[Saved data entries]
______
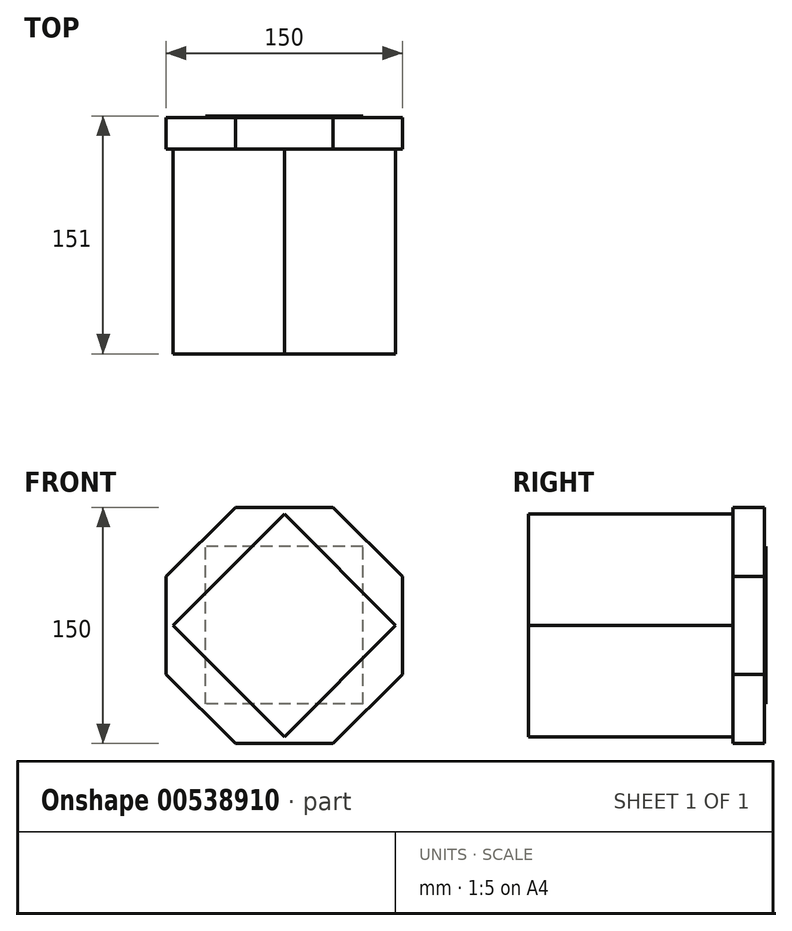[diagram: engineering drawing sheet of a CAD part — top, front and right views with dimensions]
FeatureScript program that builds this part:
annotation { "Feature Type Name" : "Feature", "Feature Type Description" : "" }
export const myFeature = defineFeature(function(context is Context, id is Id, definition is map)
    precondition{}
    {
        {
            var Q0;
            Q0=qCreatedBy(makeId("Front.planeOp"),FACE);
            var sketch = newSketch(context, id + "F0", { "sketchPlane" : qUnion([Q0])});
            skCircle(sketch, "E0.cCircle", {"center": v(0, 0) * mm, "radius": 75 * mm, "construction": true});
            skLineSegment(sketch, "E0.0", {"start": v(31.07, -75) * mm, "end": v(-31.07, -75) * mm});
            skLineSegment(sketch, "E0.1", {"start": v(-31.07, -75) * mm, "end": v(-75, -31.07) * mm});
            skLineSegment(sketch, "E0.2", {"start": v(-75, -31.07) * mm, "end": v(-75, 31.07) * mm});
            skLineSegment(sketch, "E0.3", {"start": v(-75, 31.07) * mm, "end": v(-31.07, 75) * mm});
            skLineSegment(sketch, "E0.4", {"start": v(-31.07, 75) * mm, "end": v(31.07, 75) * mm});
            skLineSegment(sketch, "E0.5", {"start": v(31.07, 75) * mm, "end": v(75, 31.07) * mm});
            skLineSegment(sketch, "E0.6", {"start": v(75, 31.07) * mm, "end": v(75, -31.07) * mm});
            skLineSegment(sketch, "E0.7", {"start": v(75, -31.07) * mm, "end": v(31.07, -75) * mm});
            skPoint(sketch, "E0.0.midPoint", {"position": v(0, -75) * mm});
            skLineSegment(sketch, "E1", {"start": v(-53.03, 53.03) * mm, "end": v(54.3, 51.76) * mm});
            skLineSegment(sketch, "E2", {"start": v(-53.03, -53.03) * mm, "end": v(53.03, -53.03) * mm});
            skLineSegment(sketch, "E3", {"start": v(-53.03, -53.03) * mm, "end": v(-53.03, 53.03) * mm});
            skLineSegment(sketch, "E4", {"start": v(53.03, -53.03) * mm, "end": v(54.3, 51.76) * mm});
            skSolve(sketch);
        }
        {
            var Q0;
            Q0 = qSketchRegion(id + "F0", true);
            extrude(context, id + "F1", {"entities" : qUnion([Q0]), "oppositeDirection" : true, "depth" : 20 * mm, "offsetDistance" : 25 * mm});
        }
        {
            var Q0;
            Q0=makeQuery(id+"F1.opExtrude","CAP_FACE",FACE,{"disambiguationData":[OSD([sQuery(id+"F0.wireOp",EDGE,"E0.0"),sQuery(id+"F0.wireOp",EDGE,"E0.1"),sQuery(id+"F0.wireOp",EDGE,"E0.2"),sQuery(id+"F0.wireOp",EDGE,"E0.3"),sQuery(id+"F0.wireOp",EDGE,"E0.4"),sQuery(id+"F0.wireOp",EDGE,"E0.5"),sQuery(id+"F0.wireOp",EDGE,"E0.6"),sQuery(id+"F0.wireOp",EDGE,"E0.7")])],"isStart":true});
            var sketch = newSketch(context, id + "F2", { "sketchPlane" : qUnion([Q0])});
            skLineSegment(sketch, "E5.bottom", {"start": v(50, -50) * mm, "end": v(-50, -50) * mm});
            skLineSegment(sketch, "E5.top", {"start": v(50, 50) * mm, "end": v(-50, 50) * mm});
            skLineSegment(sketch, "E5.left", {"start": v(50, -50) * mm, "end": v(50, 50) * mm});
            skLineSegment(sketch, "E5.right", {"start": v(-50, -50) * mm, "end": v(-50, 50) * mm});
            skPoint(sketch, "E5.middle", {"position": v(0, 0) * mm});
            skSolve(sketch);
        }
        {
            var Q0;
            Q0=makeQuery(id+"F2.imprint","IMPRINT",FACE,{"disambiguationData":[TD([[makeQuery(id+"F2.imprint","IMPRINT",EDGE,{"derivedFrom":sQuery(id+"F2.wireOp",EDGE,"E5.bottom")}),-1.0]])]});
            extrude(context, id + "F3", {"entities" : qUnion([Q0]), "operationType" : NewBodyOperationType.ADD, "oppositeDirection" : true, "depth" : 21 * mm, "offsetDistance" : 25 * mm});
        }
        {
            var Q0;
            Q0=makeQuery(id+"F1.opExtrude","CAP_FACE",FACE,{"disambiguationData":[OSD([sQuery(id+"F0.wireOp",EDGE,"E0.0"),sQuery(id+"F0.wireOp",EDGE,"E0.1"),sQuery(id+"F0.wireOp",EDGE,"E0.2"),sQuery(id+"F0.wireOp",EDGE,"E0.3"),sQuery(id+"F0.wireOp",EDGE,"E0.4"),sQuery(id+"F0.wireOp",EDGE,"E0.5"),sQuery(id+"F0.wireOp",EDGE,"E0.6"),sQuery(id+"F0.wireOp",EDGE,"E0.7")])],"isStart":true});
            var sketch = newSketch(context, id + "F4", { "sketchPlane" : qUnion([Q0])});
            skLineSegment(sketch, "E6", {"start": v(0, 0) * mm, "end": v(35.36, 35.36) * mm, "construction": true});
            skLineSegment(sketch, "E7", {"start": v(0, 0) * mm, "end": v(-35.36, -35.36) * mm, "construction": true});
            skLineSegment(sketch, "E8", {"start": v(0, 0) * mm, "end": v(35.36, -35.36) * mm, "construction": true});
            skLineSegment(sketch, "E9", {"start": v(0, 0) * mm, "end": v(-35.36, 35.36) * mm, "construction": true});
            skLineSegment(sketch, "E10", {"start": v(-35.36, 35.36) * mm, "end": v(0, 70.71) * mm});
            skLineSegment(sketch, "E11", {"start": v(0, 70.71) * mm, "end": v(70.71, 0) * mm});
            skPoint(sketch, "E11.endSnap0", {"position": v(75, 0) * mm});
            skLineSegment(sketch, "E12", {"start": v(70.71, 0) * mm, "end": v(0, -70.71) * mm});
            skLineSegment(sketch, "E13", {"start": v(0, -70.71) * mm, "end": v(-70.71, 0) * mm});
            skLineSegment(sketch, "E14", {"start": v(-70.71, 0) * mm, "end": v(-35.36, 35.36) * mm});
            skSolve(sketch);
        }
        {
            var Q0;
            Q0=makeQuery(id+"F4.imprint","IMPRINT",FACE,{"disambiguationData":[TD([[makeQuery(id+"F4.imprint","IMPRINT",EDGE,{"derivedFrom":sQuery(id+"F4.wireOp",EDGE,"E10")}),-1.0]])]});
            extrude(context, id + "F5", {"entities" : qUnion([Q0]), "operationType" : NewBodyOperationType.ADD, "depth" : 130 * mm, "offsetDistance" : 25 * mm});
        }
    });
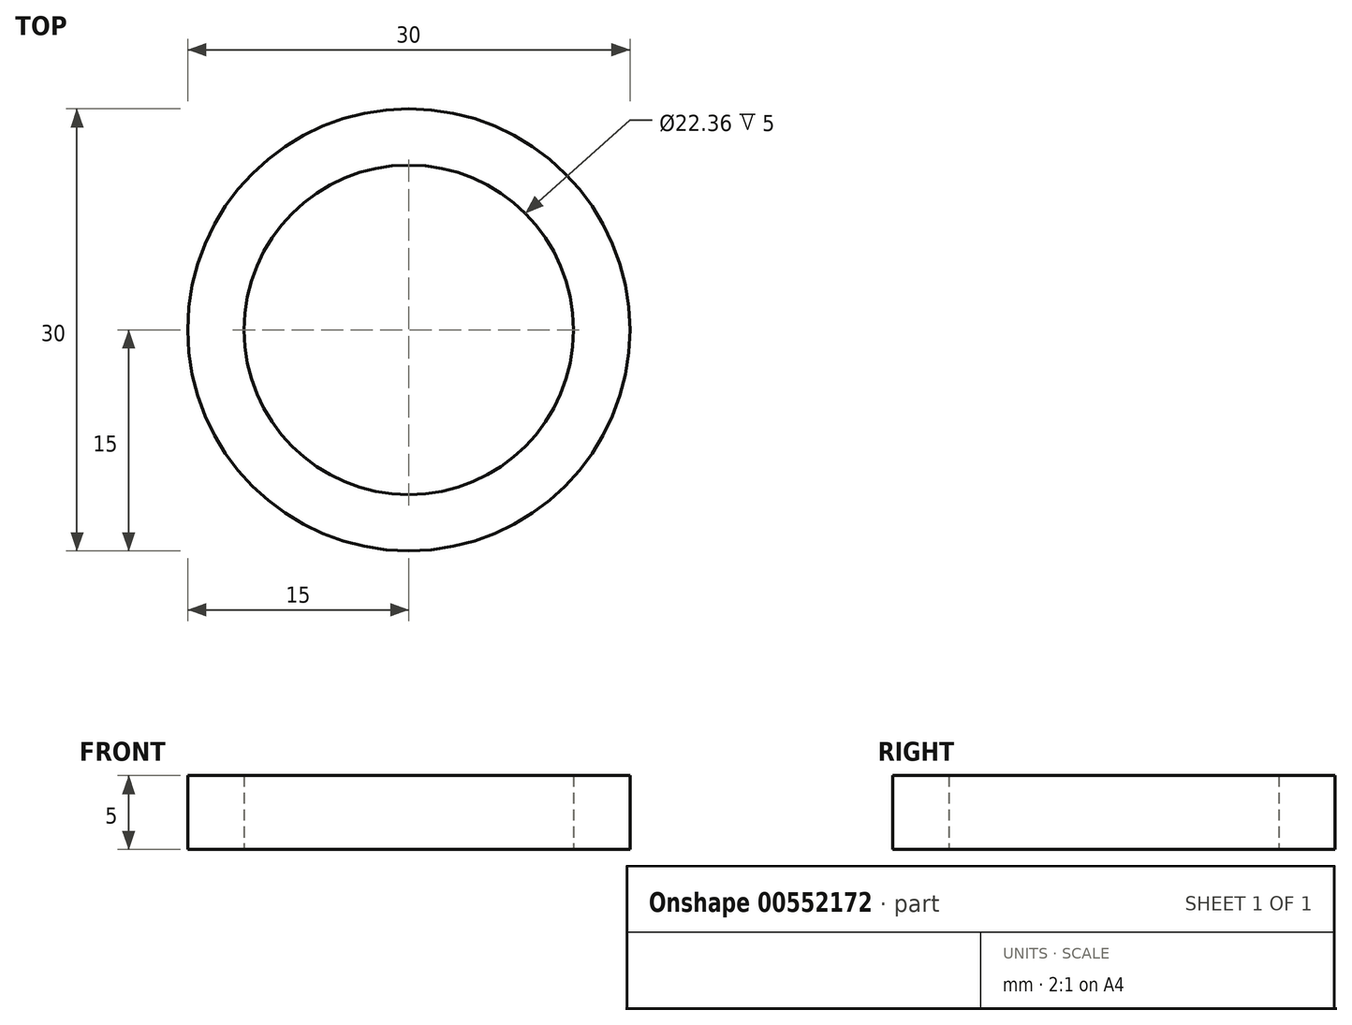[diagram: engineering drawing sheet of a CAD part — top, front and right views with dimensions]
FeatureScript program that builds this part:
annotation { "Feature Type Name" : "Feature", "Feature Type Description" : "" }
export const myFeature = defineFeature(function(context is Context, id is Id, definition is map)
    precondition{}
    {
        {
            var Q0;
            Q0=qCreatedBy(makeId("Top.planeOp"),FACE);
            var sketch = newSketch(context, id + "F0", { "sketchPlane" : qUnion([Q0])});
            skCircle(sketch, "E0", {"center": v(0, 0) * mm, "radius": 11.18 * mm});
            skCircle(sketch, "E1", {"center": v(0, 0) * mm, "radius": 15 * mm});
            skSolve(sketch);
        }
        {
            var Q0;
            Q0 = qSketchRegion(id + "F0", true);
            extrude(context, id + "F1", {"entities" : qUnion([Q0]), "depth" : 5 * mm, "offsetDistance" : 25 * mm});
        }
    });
______
▶ [Your objective]: Pick out every line in the records above that contains the string "IMPRINT", and copy each one. Only matches with the same capitalization count.

▶ [Exercise solution]:
            Q0=makeQuery(id+"F2.imprint","IMPRINT",FACE,{"disambiguationData":[TD([[makeQuery(id+"F2.imprint","IMPRINT",EDGE,{"derivedFrom":sQuery(id+"F2.wireOp",EDGE,"E5.bottom")}),-1.0]])]});
            Q0=makeQuery(id+"F4.imprint","IMPRINT",FACE,{"disambiguationData":[TD([[makeQuery(id+"F4.imprint","IMPRINT",EDGE,{"derivedFrom":sQuery(id+"F4.wireOp",EDGE,"E10")}),-1.0]])]});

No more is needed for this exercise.